Brain-injury breakthrough in London, Ont.

Toronto Sun
John Miner, QMI AGENCY

November 9, 2011


LONDON, Ont. -- London scientists have made a discovery that could make a critical difference in deciding whether withdraw life-support from a brain-injured patient.

Published Wednesday in the prestigious medical journal The Lancet, the researchers at the University of Western Ontario found 19% of patients diagnosed as vegetative were actually conscious but unable to respond.

“It is enormously important to know as much as you can about these patients,” said neuroscientist Adrian Owen, a star researcher at the University of Western Ontario who was lured there from Cambridge University.

Owen is the research chair in cognitive neuroscience at Western’s Centre for Brain and Mind.

“Evidence that you are conscious can lead to a refusal to withdraw life-support,” Owen said.

“In most civilized countries, there is a very clear distinction between patients who are conscious and patients who are unconscious - vegetative state patients.”

Diagnosing patients with brain injuries can be extremely difficult for doctors relying on assessing the patient’s behaviour know if they’re conscious or not, he said.

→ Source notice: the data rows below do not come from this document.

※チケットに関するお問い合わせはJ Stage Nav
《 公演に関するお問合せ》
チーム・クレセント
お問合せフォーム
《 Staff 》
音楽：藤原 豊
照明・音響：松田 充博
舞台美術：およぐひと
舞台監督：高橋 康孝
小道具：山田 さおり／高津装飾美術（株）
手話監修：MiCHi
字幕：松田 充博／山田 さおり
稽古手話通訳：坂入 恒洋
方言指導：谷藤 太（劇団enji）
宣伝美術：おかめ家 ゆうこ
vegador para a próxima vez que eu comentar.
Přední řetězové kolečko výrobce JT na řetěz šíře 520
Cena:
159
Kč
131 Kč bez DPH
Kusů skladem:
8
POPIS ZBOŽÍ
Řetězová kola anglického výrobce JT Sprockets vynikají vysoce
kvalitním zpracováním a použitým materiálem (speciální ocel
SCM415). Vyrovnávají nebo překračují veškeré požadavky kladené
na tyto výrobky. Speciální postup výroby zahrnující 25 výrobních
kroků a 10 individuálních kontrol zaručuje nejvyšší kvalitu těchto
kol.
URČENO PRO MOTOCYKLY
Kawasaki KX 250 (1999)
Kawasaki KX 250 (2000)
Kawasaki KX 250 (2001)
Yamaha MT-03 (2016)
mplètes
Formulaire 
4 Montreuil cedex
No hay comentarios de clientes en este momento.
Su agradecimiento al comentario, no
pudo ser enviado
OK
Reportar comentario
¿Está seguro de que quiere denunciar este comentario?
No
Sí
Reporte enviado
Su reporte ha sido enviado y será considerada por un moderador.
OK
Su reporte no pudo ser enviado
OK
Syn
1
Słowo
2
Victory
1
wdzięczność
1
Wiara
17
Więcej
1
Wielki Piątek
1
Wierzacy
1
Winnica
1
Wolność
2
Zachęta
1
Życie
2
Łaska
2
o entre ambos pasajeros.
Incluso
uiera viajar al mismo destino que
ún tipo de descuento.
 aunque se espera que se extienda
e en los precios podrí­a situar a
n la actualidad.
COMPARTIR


“Sometimes it is impossible. That is why you sometimes have a 40% misdiagnosis rate,” Owen said.

Owen and his colleagues found they could check brain activity with a relatively cheap, portable method already available many hospitals — electroencephalography, or EEG. EEG measures electrical activity in the brain.

When the researchers asked some apparently vegetative patients to think about squeezing their hand, the EEG showed activity across the top of the brain.

“That tells us they are imagining squeezing their hand,” Owen said.

When the patient was asked to imagine moving their toes, the EEG detected activity in a different area of the brain be involved with moving toes.

“We aren’t relying on the behaviour, we are not relying on the outward appearance of the patient — we are relying on activity in the brain,” he said.

The knowledge gained from the EEG could help determine therapies for some patients.

“If we are able to show with EEG that a patient can understand speech, then you might want to focus therapeutic attempts restoring speech abilities,” Owen said.

The advantages of the EEG over MRI for detecting brain activity include its much lower cost and smaller size.

“It fits in a suitcase, it doesn’t require an entire room, it’s not 14 tonnes. It is something you can carry in a suitcase,” said.

Owen said he expects the method will be adopted by Canadian hospitals and used in long-term care homes.

“We are going to be trying as hard as we can to teach people and get it out there and make it widely available because obviously it is enormously important to patients,” he said.

Owen and Damian Cruse, lead writer on the study, collaborated with researchers at the University of Cambridge and Coma Science Group at the University Hospital of Liege.